(EXTRACTED MATERIAL)

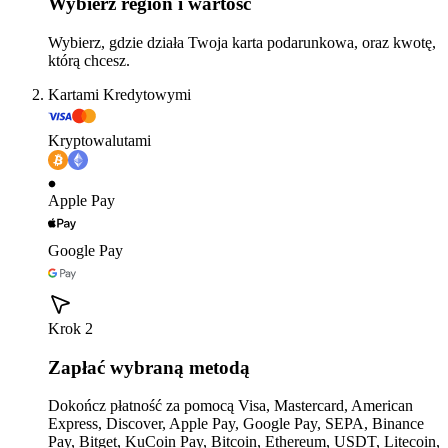
Wybierz region i wartość
Wybierz, gdzie działa Twoja karta podarunkowa, oraz kwotę,
którą chcesz.
Kartami Kredytowymi
Kryptowalutami
Apple Pay
Google Pay
Krok 2
Zapłać wybraną metodą
Dokończ płatność za pomocą Visa, Mastercard, American
Express, Discover, Apple Pay, Google Pay, SEPA, Binance
Pay, Bitget, KuCoin Pay, Bitcoin, Ethereum, USDT, Litecoin,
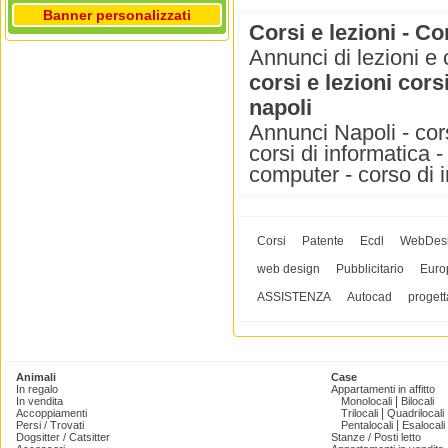
Banner personalizzati
Corsi e lezioni - Co
Annunci di lezioni e 
corsi e lezioni cors
napoli
Annunci Napoli - cors
corsi di informatica -
computer - corso di 
Corsi
Patente
Ecdl
WebDes
web design
Pubblicitario
Euro
ASSISTENZA
Autocad
progett
Animali
Case
In regalo
Appartamenti in affitto
|
In vendita
Monolocali
Bilocali
|
Accoppiamenti
Trilocali
Quadrilocali
|
Persi / Trovati
Pentalocali
Esalocali
Dogsitter / Catsitter
Stanze / Posti letto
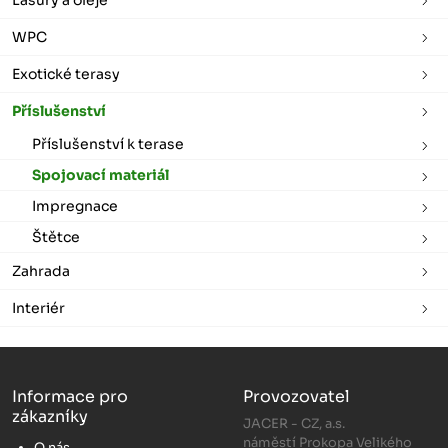
WPC
Exotické terasy
Příslušenství
Příslušenství k terase
Spojovací materiál
Impregnace
Štětce
Zahrada
Interiér
Informace pro
Provozovatel
zákazníky
JACER - CZ, a.s.
náměstí Prokopa Velikého
O nás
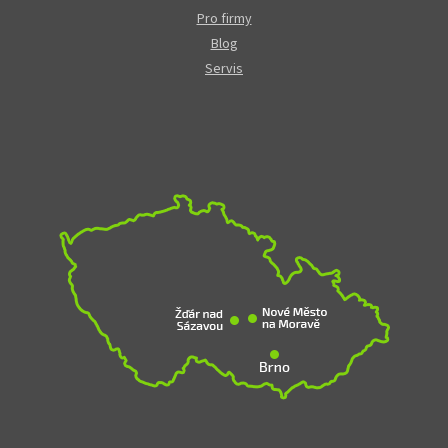
Pro firmy
Blog
Servis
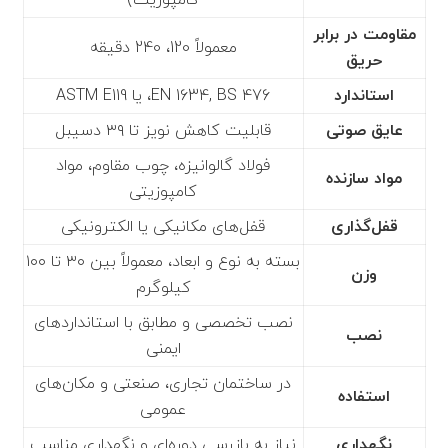
مقاومت در برابر
معمولاً 120، 240 دقیقه
حریق
استاندارد
EN 1634, BS 476، یا ASTM E119
عایق صوتی
قابلیت کاهش نویز تا ۳۹ دسیبل
فولاد گالوانیزه، چوب مقاوم، مواد
مواد سازنده
کامپوزیتی
قفل‌گذاری
قفل‌های مکانیکی یا الکترونیکی
بسته به نوع و ابعاد، معمولاً بین ۳۰ تا ۱۰۰
وزن
کیلوگرم
نصب تخصصی و مطابق با استانداردهای
نصب
ایمنی
در ساختمان‌ تجاری، صنعتی و مکان‌های
استفاده
عمومی
نگهداری
نیاز به بازرسی دوره‌ای و نگهداری مناسب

(End EXTRACTED MATERIAL)

→ **INSTRUCTIONS TO FOLLOW**:
Pull out every line in the listing above that contains the string "Annunci". Case counts.

→ **EXERCISE SOLUTION**:
Annunci di lezioni e 
Annunci Napoli - cors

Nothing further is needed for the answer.